### Exercise prompt
Please arrange every line of text in the items below as a Markdown table with the columns Row and Line, numbering the rows in order and skipping blank lines. Keep the pictures out of your answer.

### Exercise data
======

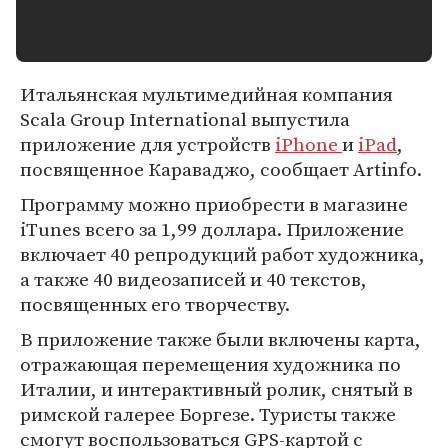
Итальянская мультимедийная компания
Scala Group International выпустила
приложение для устройств
iPhone
и
iPad
,
посвященное Караваджо, сообщает Artinfo.
Программу можно приобрести в магазине
iTunes всего за 1,99 доллара. Приложение
включает 40 репродукций работ художника,
а также 40 видеозаписей и 40 текстов,
посвященных его творчеству.
В приложение также были включены карта,
отражающая перемещения художника по
Италии, и интерактивный ролик, снятый в
римской галерее Боргезе. Туристы также
смогут воспользоваться GPS-картой с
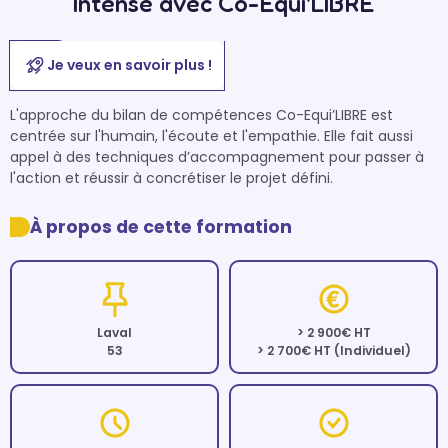
Intense avec Co-Equi'LIBRE
Je veux en savoir plus !
L'approche du bilan de compétences Co-Equi’LIBRE est 
centrée sur l'humain, l'écoute et l'empathie. Elle fait aussi 
appel à des techniques d’accompagnement pour passer à 
l'action et réussir à concrétiser le projet défini. 
À propos de cette formation
Laval
> 2 900€ HT
53
> 2 700€ HT (Individuel)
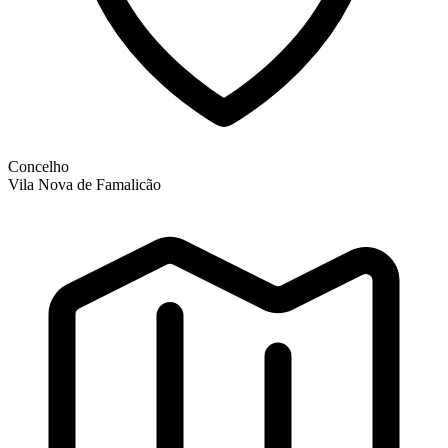
Concelho
Vila Nova de Famalicão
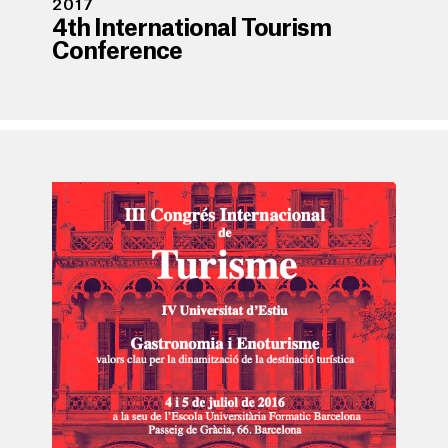
2017
4th International Tourism
Conference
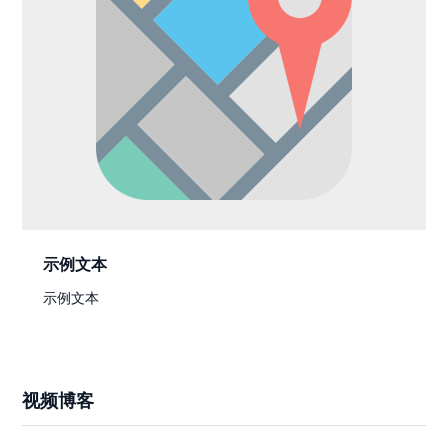
示例文本
示例文本
视频博客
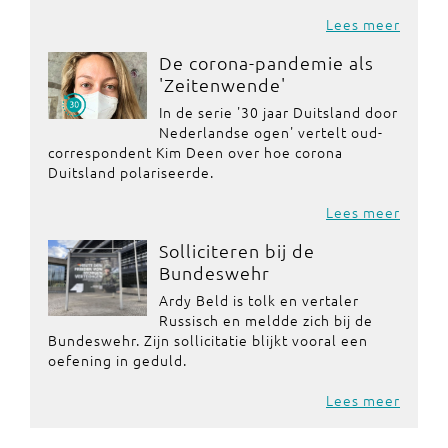
Lees meer
De corona-pandemie als
'Zeitenwende'
In de serie '30 jaar Duitsland door
Nederlandse ogen' vertelt oud-
correspondent Kim Deen over hoe corona
Duitsland polariseerde.
Lees meer
Solliciteren bij de
Bundeswehr
Ardy Beld is tolk en vertaler
Russisch en meldde zich bij de
Bundeswehr. Zijn sollicitatie blijkt vooral een
oefening in geduld.
Lees meer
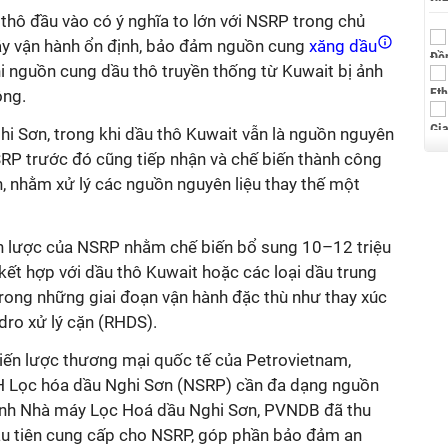
thô đầu vào có ý nghĩa to lớn với NSRP trong chủ
áy vận hành ổn định, bảo đảm nguồn cung
xăng dầu
i nguồn cung dầu thô truyền thống từ Kuwait bị ảnh
ông.
i Sơn, trong khi dầu thô Kuwait vẫn là nguồn nguyên
NSRP trước đó cũng tiếp nhận và chế biến thành công
n, nhằm xử lý các nguồn nguyên liệu thay thế một
n lược của NSRP nhằm chế biến bổ sung 10–12 triệu
ết hợp với dầu thô Kuwait hoặc các loại dầu trung
trong những giai đoạn vận hành đặc thù như thay xúc
dro xử lý cặn (RHDS).
iến lược thương mại quốc tế của Petrovietnam,
H Lọc hóa dầu Nghi Sơn (NSRP) cần đa dạng nguồn
ành Nhà máy Lọc Hoá dầu Nghi Sơn, PVNDB đã thu
ầu tiên cung cấp cho NSRP, góp phần bảo đảm an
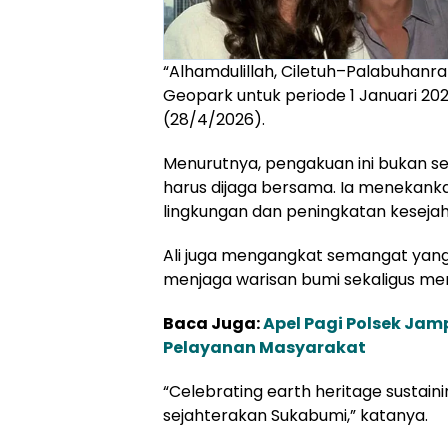
“Alhamdulillah, Ciletuh–Palabuhanr
Geopark untuk periode 1 Januari 202
(28/4/2026).
Menurutnya, pengakuan ini bukan se
harus dijaga bersama. Ia menekank
lingkungan dan peningkatan keseja
Ali juga mengangkat semangat yang
menjaga warisan bumi sekaligus m
Baca Juga:
Apel Pagi Polsek Jam
Pelayanan Masyarakat
“Celebrating earth heritage sustai
sejahterakan Sukabumi,” katanya.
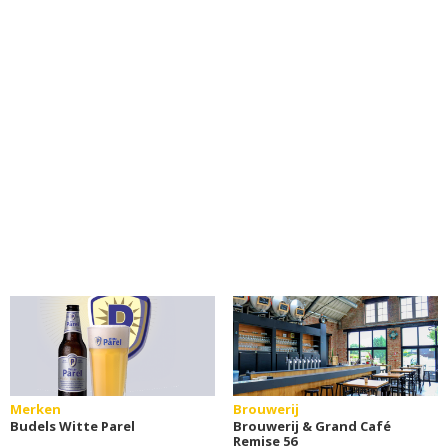
Merken
Brouwerij
Budels Witte Parel
Brouwerij & Grand Café
Remise 56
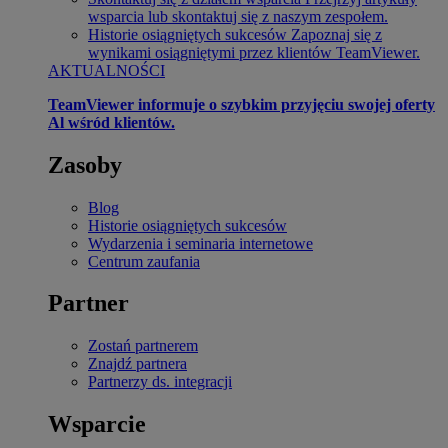
wsparcia lub skontaktuj się z naszym zespołem.
Historie osiągniętych sukcesów
Zapoznaj się z
wynikami osiągniętymi przez klientów TeamViewer.
AKTUALNOŚCI
TeamViewer informuje o szybkim przyjęciu swojej oferty
Al wśród klientów.
Zasoby
Blog
Historie osiągniętych sukcesów
Wydarzenia i seminaria internetowe
Centrum zaufania
Partner
Zostań partnerem
Znajdź partnera
Partnerzy ds. integracji
Wsparcie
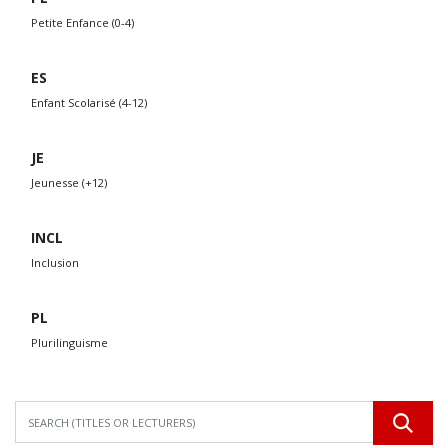
Petite Enfance (0-4)
ES
Enfant Scolarisé (4-12)
JE
Jeunesse (+12)
INCL
Inclusion
PL
Plurilinguisme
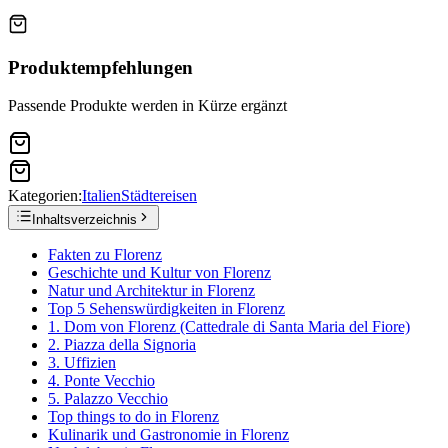
Produktempfehlungen
Passende Produkte werden in Kürze ergänzt
Kategorien:
Italien
Städtereisen
Inhaltsverzeichnis
Fakten zu Florenz
Geschichte und Kultur von Florenz
Natur und Architektur in Florenz
Top 5 Sehenswürdigkeiten in Florenz
1. Dom von Florenz (Cattedrale di Santa Maria del Fiore)
2. Piazza della Signoria
3. Uffizien
4. Ponte Vecchio
5. Palazzo Vecchio
Top things to do in Florenz
Kulinarik und Gastronomie in Florenz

======

### Your solution
| Row | Line |
|---|---|
| 1 | Итальянская мультимедийная компания |
| 2 | Scala Group International выпустила |
| 3 | приложение для устройств |
| 4 | iPhone |
| 5 | и |
| 6 | iPad |
| 7 | , |
| 8 | посвященное Караваджо, сообщает Artinfo. |
| 9 | Программу можно приобрести в магазине |
| 10 | iTunes всего за 1,99 доллара. Приложение |
| 11 | включает 40 репродукций работ художника, |
| 12 | а также 40 видеозаписей и 40 текстов, |
| 13 | посвященных его творчеству. |
| 14 | В приложение также были включены карта, |
| 15 | отражающая перемещения художника по |
| 16 | Италии, и интерактивный ролик, снятый в |
| 17 | римской галерее Боргезе. Туристы также |
| 18 | смогут воспользоваться GPS-картой с |
| 19 | Intense avec Co-Equi'LIBRE |
| 20 | Je veux en savoir plus ! |
| 21 | L'approche du bilan de compétences Co-Equi’LIBRE est  |
| 22 | centrée sur l'humain, l'écoute et l'empathie. Elle fait aussi  |
| 23 | appel à des techniques d’accompagnement pour passer à  |
| 24 | l'action et réussir à concrétiser le projet défini.  |
| 25 | À propos de cette formation |
| 26 | Laval |
| 27 | > 2 900€ HT |
| 28 | 53 |
| 29 | > 2 700€ HT (Individuel) |
| 30 | Concelho |
| 31 | Vila Nova de Famalicão |
| 32 | 2017 |
| 33 | 4th International Tourism |
| 34 | Conference |
| 35 | 示例文本 |
| 36 | 示例文本 |
| 37 | 视频博客 |
| 38 | Lees meer |
| 39 | De corona-pandemie als |
| 40 | 'Zeitenwende' |
| 41 | In de serie '30 jaar Duitsland door |
| 42 | Nederlandse ogen' vertelt oud- |
| 43 | correspondent Kim Deen over hoe corona |
| 44 | Duitsland polariseerde. |
| 45 | Lees meer |
| 46 | Solliciteren bij de |
| 47 | Bundeswehr |
| 48 | Ardy Beld is tolk en vertaler |
| 49 | Russisch en meldde zich bij de |
| 50 | Bundeswehr. Zijn sollicitatie blijkt vooral een |
| 51 | oefening in geduld. |
| 52 | Lees meer |
| 53 | thô đầu vào có ý nghĩa to lớn với NSRP trong chủ |
| 54 | áy vận hành ổn định, bảo đảm nguồn cung |
| 55 | xăng dầu |
| 56 | i nguồn cung dầu thô truyền thống từ Kuwait bị ảnh |
| 57 | ông. |
| 58 | i Sơn, trong khi dầu thô Kuwait vẫn là nguồn nguyên |
| 59 | NSRP trước đó cũng tiếp nhận và chế biến thành công |
| 60 | n, nhằm xử lý các nguồn nguyên liệu thay thế một |
| 61 | n lược của NSRP nhằm chế biến bổ sung 10–12 triệu |
| 62 | ết hợp với dầu thô Kuwait hoặc các loại dầu trung |
| 63 | trong những giai đoạn vận hành đặc thù như thay xúc |
| 64 | dro xử lý cặn (RHDS). |
| 65 | iến lược thương mại quốc tế của Petrovietnam, |
| 66 | H Lọc hóa dầu Nghi Sơn (NSRP) cần đa dạng nguồn |
| 67 | ành Nhà máy Lọc Hoá dầu Nghi Sơn, PVNDB đã thu |
| 68 | ầu tiên cung cấp cho NSRP, góp phần bảo đảm an |
| 69 | “Alhamdulillah, Ciletuh–Palabuhanr |
| 70 | Geopark untuk periode 1 Januari 202 |
| 71 | (28/4/2026). |
| 72 | Menurutnya, pengakuan ini bukan se |
| 73 | harus dijaga bersama. Ia menekank |
| 74 | lingkungan dan peningkatan keseja |
| 75 | Ali juga mengangkat semangat yang |
| 76 | menjaga warisan bumi sekaligus m |
| 77 | Baca Juga: |
| 78 | Apel Pagi Polsek Jam |
| 79 | Pelayanan Masyarakat |
| 80 | “Celebrating earth heritage sustai |
| 81 | sejahterakan Sukabumi,” katanya. |
| 82 | Merken |
| 83 | Brouwerij |
| 84 | Budels Witte Parel |
| 85 | Brouwerij & Grand Café |
| 86 | Remise 56 |
| 87 | wsparcia lub skontaktuj się z naszym zespołem. |
| 88 | Historie osiągniętych sukcesów |
| 89 | Zapoznaj się z |
| 90 | wynikami osiągniętymi przez klientów TeamViewer. |
| 91 | AKTUALNOŚCI |
| 92 | TeamViewer informuje o szybkim przyjęciu swojej oferty |
| 93 | Al wśród klientów. |
| 94 | Zasoby |
| 95 | Blog |
| 96 | Historie osiągniętych sukcesów |
| 97 | Wydarzenia i seminaria internetowe |
| 98 | Centrum zaufania |
| 99 | Partner |
| 100 | Zostań partnerem |
| 101 | Znajdź partnera |
| 102 | Partnerzy ds. integracji |
| 103 | Wsparcie |
| 104 | Petite Enfance (0-4) |
| 105 | ES |
| 106 | Enfant Scolarisé (4-12) |
| 107 | JE |
| 108 | Jeunesse (+12) |
| 109 | INCL |
| 110 | Inclusion |
| 111 | PL |
| 112 | Plurilinguisme |
| 113 | Produktempfehlungen |
| 114 | Passende Produkte werden in Kürze ergänzt |
| 115 | Kategorien: |
| 116 | Italien |
| 117 | Städtereisen |
| 118 | Inhaltsverzeichnis |
| 119 | Fakten zu Florenz |
| 120 | Geschichte und Kultur von Florenz |
| 121 | Natur und Architektur in Florenz |
| 122 | Top 5 Sehenswürdigkeiten in Florenz |
| 123 | 1. Dom von Florenz (Cattedrale di Santa Maria del Fiore) |
| 124 | 2. Piazza della Signoria |
| 125 | 3. Uffizien |
| 126 | 4. Ponte Vecchio |
| 127 | 5. Palazzo Vecchio |
| 128 | Top things to do in Florenz |
| 129 | Kulinarik und Gastronomie in Florenz |